• _Task objective_
For each line in the records that contains "shows", make a copy.

• _Supplied entries_
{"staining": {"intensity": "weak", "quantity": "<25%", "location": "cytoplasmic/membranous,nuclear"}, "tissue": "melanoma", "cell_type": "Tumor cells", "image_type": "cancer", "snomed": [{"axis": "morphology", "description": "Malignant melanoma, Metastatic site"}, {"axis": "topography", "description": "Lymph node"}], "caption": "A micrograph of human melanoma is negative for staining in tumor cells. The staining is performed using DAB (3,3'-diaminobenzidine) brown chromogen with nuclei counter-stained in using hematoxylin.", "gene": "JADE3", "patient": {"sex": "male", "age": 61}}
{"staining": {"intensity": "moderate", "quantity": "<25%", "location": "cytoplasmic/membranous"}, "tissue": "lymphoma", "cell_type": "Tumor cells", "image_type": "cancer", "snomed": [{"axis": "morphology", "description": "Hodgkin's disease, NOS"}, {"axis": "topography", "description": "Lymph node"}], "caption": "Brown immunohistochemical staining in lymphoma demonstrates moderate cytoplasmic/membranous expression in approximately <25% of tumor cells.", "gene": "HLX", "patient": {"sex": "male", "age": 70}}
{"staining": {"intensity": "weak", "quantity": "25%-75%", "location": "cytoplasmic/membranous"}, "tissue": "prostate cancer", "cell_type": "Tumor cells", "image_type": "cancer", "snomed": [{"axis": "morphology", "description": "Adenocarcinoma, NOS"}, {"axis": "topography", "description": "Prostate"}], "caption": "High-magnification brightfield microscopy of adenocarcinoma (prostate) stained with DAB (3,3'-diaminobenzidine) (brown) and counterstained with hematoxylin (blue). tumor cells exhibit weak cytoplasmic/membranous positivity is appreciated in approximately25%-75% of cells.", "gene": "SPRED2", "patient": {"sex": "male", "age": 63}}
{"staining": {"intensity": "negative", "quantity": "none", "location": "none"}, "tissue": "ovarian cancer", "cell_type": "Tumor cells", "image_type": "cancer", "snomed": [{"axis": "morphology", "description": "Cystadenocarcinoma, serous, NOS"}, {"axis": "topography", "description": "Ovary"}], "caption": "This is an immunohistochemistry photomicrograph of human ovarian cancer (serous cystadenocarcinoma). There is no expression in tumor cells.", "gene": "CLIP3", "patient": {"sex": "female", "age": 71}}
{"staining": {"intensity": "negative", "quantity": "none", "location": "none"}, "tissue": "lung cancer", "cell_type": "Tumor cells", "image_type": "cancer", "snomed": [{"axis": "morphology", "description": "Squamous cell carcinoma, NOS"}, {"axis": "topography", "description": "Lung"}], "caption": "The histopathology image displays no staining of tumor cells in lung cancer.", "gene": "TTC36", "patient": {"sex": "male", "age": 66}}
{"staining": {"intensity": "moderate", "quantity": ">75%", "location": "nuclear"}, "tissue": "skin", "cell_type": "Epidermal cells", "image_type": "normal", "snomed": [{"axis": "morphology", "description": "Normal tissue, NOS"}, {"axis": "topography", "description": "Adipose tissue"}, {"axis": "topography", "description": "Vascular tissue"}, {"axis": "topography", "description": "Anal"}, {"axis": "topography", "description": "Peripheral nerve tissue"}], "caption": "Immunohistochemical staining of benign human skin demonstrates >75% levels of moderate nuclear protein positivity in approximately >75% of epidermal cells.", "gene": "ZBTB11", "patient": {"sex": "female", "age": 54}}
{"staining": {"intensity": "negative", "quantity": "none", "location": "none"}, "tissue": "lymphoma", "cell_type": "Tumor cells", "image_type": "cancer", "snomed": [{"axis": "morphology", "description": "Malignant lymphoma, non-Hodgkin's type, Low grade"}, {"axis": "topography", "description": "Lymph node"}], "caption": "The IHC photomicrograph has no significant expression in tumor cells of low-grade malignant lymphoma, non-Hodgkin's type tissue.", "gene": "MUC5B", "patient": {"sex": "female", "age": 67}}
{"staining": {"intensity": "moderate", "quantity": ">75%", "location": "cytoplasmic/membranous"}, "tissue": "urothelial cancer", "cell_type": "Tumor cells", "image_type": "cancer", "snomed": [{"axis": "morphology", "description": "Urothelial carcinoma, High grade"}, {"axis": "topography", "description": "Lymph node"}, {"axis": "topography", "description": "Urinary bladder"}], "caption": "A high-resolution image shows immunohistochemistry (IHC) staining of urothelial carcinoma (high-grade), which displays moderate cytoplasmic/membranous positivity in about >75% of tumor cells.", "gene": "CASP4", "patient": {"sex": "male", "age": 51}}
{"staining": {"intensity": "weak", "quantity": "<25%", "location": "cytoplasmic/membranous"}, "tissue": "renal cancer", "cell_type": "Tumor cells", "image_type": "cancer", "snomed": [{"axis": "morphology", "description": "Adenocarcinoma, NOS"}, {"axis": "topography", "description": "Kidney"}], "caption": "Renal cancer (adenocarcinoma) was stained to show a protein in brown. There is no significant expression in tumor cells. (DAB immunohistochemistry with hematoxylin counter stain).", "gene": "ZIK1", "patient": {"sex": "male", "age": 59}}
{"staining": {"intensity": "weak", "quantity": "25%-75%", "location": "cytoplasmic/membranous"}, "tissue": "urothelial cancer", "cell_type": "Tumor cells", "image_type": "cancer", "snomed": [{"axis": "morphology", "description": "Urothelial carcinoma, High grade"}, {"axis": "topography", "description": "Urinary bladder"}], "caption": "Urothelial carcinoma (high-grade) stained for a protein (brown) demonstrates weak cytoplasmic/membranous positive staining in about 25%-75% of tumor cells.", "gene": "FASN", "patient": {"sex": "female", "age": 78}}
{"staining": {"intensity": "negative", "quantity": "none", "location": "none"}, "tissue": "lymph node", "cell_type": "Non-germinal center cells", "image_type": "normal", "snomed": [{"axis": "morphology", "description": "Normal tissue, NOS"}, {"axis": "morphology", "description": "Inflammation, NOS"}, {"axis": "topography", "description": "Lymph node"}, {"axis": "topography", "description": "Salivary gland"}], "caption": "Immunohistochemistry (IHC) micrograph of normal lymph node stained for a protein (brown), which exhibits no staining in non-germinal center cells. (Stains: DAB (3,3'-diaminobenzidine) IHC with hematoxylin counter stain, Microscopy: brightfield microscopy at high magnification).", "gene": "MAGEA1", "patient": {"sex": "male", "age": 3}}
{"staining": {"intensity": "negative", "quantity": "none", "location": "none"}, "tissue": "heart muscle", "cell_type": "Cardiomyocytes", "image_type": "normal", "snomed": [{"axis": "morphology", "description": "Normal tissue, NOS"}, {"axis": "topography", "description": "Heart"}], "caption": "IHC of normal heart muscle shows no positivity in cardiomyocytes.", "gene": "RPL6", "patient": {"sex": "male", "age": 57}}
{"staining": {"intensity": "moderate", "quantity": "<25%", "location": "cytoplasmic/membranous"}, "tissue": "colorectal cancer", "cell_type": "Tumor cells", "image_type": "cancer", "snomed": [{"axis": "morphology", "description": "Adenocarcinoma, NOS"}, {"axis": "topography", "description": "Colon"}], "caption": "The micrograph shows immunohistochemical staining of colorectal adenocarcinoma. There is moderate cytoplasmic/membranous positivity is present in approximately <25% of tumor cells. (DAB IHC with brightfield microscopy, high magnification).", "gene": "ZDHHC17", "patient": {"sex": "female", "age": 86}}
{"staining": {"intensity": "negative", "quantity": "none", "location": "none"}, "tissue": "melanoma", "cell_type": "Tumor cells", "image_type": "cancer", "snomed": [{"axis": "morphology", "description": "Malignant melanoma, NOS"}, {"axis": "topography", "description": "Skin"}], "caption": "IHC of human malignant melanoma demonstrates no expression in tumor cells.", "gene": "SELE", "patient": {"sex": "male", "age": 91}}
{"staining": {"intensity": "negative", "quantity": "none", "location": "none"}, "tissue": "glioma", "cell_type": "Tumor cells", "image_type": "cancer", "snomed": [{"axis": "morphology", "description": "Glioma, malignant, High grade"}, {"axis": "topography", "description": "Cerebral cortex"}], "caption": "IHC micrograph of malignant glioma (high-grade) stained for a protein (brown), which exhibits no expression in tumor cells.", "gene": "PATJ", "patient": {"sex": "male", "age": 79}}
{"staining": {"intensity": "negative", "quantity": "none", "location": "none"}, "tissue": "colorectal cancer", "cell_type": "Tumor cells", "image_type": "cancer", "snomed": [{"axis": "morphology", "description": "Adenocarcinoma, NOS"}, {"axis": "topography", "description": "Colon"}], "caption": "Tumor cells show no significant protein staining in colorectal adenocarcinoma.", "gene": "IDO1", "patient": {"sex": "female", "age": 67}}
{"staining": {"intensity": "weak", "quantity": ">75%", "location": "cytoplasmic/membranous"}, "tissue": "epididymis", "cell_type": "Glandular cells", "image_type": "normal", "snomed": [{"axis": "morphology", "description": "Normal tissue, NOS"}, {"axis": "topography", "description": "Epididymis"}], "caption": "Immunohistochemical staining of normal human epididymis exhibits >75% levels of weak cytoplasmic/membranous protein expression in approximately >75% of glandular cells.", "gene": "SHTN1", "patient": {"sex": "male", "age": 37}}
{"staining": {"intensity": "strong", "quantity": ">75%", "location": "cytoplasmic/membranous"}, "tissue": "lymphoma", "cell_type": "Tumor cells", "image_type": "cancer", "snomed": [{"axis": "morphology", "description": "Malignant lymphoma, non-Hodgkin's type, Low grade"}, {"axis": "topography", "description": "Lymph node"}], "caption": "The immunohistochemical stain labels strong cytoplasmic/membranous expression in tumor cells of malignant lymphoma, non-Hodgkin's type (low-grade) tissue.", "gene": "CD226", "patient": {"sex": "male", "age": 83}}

• _Result of the exercise_
{"staining": {"intensity": "moderate", "quantity": ">75%", "location": "cytoplasmic/membranous"}, "tissue": "urothelial cancer", "cell_type": "Tumor cells", "image_type": "cancer", "snomed": [{"axis": "morphology", "description": "Urothelial carcinoma, High grade"}, {"axis": "topography", "description": "Lymph node"}, {"axis": "topography", "description": "Urinary bladder"}], "caption": "A high-resolution image shows immunohistochemistry (IHC) staining of urothelial carcinoma (high-grade), which displays moderate cytoplasmic/membranous positivity in about >75% of tumor cells.", "gene": "CASP4", "patient": {"sex": "male", "age": 51}}
{"staining": {"intensity": "negative", "quantity": "none", "location": "none"}, "tissue": "heart muscle", "cell_type": "Cardiomyocytes", "image_type": "normal", "snomed": [{"axis": "morphology", "description": "Normal tissue, NOS"}, {"axis": "topography", "description": "Heart"}], "caption": "IHC of normal heart muscle shows no positivity in cardiomyocytes.", "gene": "RPL6", "patient": {"sex": "male", "age": 57}}
{"staining": {"intensity": "moderate", "quantity": "<25%", "location": "cytoplasmic/membranous"}, "tissue": "colorectal cancer", "cell_type": "Tumor cells", "image_type": "cancer", "snomed": [{"axis": "morphology", "description": "Adenocarcinoma, NOS"}, {"axis": "topography", "description": "Colon"}], "caption": "The micrograph shows immunohistochemical staining of colorectal adenocarcinoma. There is moderate cytoplasmic/membranous positivity is present in approximately <25% of tumor cells. (DAB IHC with brightfield microscopy, high magnification).", "gene": "ZDHHC17", "patient": {"sex": "female", "age": 86}}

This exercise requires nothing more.